The health network experts implemented the medically necessary time sensitive (MeNTS) surgical scoring system developed by the University of Chicago to triage the case load across the health system, the largest in New Jersey. The results are published now in The American Journal of Surgery, and the lead author is a medical student at the Hackensack Meridian School of Medicine.
“This is critical work and it shows how important teamwork is in pulling together at the time of greatest need,” said Ihor Sawczuk, M.D., FACS, the network’s chief research officer and president of its northern region. “We are proud to do our part in showing how we can best save lives, even during a historic pandemic.”
“Our team kept our priorities straight, and our mission clear,” said Michael Stifelman, M.D., professor and chair of Urology, at the Hackensack Meridian School of Medicine, as well as the department chair of Urology at Hackensack University Medical Center. “It was a great job by all – and we leveraged the skills of our SOM students to work with us in designing and evaluating our ‘best practices.'”
All elective surgeries for adults were canceled by an executive order from the New Jersey governor in March 2020, at the height of the COVID-19 pandemic. It was lifted in May 2020.

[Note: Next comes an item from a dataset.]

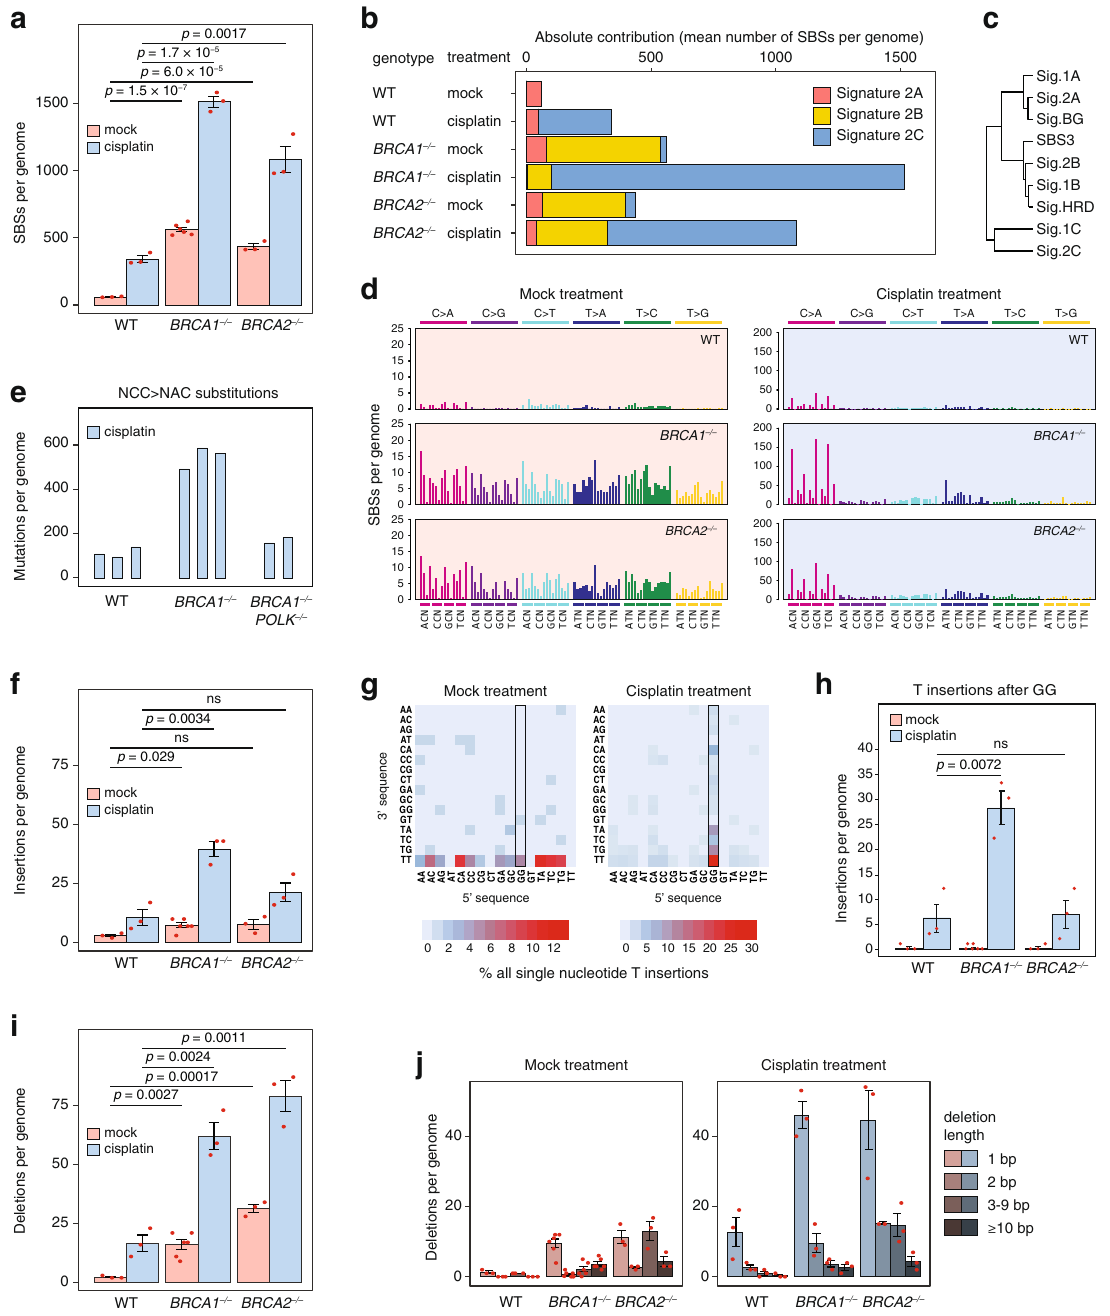
Fig. 2 Increased TLS-mediated mutagenesis at replication-stalling lesions in BRCA1/2 de fi cient cells. a The mean number of SBS (single base substitution) mutations detected in DT40 cell clones of the indicated genotypes following mock treatment or four 1-h treatments at weekly intervals with 10 μ M cisplatin. b Deconstruction of the averaged triplet SBS spectra of the indicated genotypes and treatments into three mutational signatures using non- negative matrix factorisation. c Hierarchical clustering of newly de fi ned and published SBS signatures, see text for details. d Mean triplet spectra of the SBS mutations shown in panel ( a ), presented as in Fig. 1e. Note the different y axis scale used for mock and cisplatin treatments. e The total number of NCC > NAC substitutions in individual sequenced cisplatin-treated samples of the indicated genotypes. f The mean number of insertion mutations in the samples presented in ( a ). g The sequence context of single T insertions, presented as a heat map of summed events in all mock treated (left panel) or cisplatin-treated (right panel) samples shown in ( f ). h The mean genomic number of T insertions after GG dinucleotides (boxed in panel g ) in samples of the indicated genotype and treatment. i The mean number of deletion mutations in the samples presented in ( a ). j The mean number of deletions presented in categories separated according to deletion size. Error bars indicate SEM on all panels, individual values are also shown with red symbols on ( a , f , h – j ). The signi fi cance of tested differences is shown (ns not signi fi cant, unpaired two-sided t -test, data presented in ( a , f , h – j ) were derived from genome sequencing of n = 3 biologically independent samples per genotype and treatment except n = 6 for mock treated BRCA1 – / – cells). Source data are provided as a Source Data fi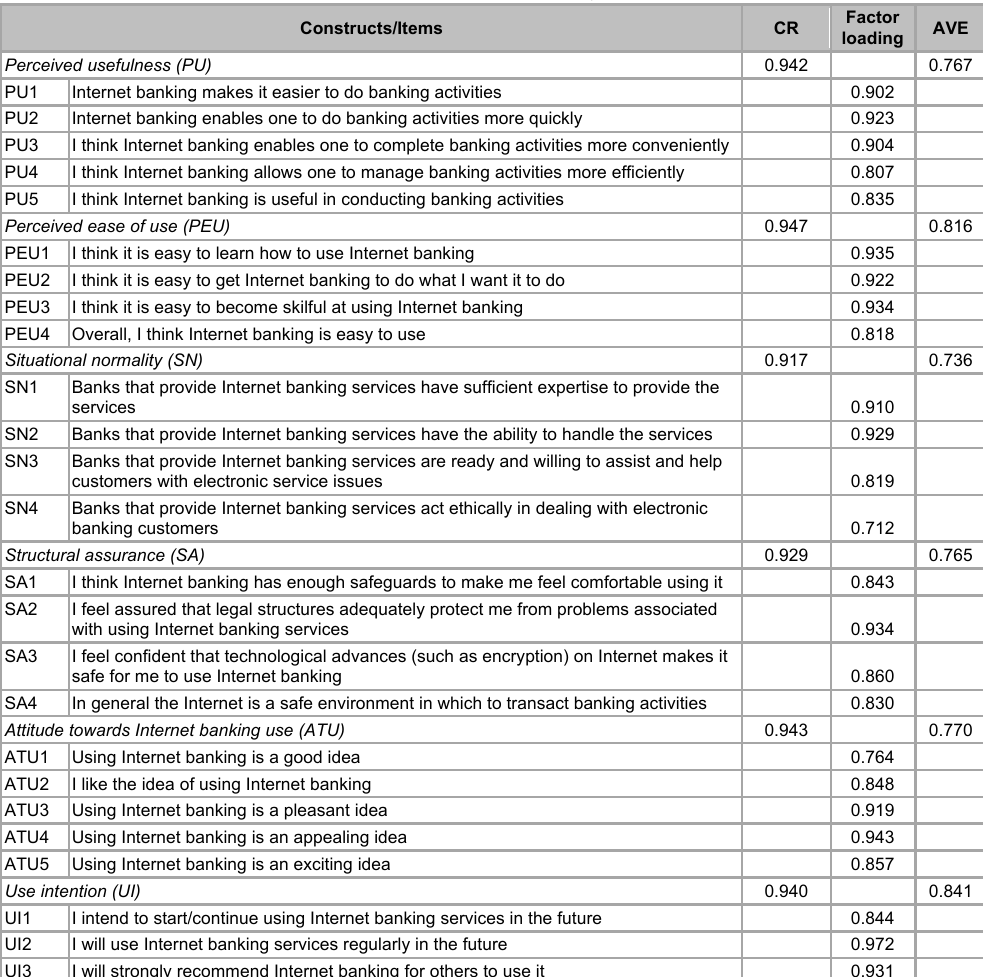
Measurement model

Over the course of those two months, the health network the department chairs and a peri-operative committee reviewed which cases needed immediate attention, at first relying on a system called the Elective Surgery Acuity Scale (ESAS). But the drawbacks of ESAS – including what the definition of “non-elective” was, and the management of what fast became an overwhelming number of requests – pushed them to find another way. Instead they implemented MeNTS.
Over the two-month time frame, there were 1,316 requests for surgical intervention. The MeNTS system classified 645 as requiring procedures within two weeks: 50 percent were same-day surgeries, 43 percent inpatient procedures, and the remainder outpatient visits.
They compared the results from the same time period in 2019, based on key metrics like mortality, 30-day readmissions, and length of stay.
The determination was that the MeNTS system kept the surgical procedures outcomes and management virtually the same as the non-pandemic times, with just slightly longer length of stay in outpatient cases, and more blood transfusions in inpatient cases.
Some 216 of the 645 prioritized cases were ultimately not performed in the two-month window. Follow-up determined the leading reason was patients’ fear of the spread of COVID-19.
“The real game changer with implementing our system is that it also evaluated resource utilization and time sensitivity in making decisions. This is not possible with ESAS,” added Stifelman. “Also it leveraged our research team and RedCap database software allowing us to process and manage large amounts of info and requests quickly.”